─── Material provided ───

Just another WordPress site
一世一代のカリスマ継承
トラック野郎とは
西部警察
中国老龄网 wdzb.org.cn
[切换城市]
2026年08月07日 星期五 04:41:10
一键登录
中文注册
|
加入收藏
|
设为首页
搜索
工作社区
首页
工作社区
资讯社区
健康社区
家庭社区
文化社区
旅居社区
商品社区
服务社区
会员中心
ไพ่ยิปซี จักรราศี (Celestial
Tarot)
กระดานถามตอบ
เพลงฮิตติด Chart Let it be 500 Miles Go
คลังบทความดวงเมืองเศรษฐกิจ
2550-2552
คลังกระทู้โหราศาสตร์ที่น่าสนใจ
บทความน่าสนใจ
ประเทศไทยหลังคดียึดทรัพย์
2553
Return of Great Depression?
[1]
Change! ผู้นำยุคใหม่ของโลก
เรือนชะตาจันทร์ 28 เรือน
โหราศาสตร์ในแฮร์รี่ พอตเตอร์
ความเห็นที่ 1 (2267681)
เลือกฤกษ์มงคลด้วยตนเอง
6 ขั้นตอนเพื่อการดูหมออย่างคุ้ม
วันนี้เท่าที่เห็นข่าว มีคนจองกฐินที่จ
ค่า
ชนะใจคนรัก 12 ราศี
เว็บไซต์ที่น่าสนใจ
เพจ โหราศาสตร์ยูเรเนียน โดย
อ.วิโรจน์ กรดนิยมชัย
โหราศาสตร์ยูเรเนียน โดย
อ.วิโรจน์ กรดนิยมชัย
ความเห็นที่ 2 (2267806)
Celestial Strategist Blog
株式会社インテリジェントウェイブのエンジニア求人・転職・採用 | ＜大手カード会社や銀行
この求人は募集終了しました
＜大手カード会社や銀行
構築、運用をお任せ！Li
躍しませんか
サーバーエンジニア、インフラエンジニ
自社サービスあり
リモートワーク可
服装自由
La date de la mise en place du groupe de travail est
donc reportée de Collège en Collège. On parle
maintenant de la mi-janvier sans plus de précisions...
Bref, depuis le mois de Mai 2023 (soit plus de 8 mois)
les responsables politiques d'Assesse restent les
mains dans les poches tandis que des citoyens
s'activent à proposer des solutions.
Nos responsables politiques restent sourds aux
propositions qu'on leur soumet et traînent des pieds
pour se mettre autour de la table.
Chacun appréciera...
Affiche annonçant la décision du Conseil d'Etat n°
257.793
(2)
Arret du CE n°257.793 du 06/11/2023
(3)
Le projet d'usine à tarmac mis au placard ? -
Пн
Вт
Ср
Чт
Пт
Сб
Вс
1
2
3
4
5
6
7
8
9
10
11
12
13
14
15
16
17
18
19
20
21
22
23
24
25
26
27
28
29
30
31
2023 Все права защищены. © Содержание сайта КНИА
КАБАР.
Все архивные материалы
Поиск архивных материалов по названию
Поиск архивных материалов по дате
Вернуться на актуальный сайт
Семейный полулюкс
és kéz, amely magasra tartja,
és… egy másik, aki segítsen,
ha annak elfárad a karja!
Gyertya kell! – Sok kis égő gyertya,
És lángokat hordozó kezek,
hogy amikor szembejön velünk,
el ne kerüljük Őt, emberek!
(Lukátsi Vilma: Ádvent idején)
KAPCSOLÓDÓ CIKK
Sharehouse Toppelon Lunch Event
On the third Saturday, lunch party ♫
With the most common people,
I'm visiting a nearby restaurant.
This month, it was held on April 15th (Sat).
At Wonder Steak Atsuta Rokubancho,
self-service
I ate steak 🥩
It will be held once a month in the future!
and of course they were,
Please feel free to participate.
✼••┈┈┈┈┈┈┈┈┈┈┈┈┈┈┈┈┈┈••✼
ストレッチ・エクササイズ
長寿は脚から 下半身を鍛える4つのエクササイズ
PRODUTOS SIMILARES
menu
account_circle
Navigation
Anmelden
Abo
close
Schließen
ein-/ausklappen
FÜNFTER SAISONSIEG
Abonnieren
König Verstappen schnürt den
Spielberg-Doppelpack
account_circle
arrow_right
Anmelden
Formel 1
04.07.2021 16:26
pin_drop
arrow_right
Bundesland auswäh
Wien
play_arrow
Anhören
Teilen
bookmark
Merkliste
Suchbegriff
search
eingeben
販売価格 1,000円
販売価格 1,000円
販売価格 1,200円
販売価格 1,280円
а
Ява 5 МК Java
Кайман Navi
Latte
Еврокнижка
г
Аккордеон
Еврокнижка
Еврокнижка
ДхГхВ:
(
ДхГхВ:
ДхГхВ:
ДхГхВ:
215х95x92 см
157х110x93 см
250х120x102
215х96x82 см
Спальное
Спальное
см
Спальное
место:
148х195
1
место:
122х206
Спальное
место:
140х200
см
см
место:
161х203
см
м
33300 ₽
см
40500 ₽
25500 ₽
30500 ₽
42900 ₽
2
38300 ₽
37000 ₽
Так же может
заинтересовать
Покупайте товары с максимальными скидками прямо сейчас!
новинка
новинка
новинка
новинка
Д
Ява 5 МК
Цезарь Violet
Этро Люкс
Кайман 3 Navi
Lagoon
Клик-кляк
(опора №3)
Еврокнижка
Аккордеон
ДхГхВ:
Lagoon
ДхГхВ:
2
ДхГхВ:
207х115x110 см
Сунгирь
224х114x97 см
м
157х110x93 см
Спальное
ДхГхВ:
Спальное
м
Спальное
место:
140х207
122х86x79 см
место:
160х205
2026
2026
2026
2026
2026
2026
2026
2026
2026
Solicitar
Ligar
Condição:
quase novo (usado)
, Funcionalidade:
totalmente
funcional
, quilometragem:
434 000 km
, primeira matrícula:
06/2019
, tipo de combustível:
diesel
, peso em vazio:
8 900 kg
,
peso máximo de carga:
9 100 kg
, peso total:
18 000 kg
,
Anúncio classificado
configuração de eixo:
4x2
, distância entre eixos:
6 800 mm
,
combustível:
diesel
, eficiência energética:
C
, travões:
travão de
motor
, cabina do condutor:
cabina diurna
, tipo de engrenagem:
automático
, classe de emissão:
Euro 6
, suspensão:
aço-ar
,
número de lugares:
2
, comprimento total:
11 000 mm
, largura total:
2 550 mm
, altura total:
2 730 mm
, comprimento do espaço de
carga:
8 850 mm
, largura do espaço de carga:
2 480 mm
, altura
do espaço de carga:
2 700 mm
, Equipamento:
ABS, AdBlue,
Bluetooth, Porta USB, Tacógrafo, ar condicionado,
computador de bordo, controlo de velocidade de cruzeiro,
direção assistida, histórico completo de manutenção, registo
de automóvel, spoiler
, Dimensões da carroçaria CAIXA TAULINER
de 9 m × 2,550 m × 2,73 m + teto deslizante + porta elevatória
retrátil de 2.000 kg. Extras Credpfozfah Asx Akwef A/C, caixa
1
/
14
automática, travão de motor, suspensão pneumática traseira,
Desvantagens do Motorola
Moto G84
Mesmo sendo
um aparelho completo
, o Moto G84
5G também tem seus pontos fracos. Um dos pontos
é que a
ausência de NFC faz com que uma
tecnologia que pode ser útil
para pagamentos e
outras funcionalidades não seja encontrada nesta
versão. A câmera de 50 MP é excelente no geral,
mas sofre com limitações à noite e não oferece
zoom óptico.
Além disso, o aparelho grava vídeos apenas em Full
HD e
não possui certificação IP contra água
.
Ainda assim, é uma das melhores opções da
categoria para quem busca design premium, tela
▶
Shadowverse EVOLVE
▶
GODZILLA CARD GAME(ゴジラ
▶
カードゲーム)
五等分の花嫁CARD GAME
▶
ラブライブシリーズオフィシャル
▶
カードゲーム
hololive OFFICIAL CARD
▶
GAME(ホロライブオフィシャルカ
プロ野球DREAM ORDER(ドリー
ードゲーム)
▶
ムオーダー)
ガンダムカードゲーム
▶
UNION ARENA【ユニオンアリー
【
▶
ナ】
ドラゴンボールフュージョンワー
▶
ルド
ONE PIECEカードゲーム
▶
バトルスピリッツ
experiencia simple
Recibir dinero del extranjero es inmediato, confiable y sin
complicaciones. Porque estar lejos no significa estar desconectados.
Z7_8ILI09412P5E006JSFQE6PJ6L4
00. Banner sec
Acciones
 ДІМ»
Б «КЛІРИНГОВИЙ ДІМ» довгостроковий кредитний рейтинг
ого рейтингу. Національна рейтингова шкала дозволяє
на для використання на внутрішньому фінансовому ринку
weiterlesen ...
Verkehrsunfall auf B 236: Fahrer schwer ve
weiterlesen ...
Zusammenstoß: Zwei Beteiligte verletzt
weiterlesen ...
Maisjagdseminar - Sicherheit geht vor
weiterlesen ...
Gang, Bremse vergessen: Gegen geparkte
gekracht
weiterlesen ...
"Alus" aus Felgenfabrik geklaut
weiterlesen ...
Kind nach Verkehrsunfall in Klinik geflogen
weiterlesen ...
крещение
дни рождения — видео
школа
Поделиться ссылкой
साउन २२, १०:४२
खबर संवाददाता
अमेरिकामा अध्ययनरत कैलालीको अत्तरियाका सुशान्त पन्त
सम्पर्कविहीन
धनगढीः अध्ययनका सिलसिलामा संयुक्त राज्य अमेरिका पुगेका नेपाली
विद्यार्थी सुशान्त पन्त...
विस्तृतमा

───

- _Task to complete_
In the material above, find the lines that contain "ความเห" and show them.

- _Solved problem_
ความเห็นที่ 1 (2267681)
ความเห็นที่ 2 (2267806)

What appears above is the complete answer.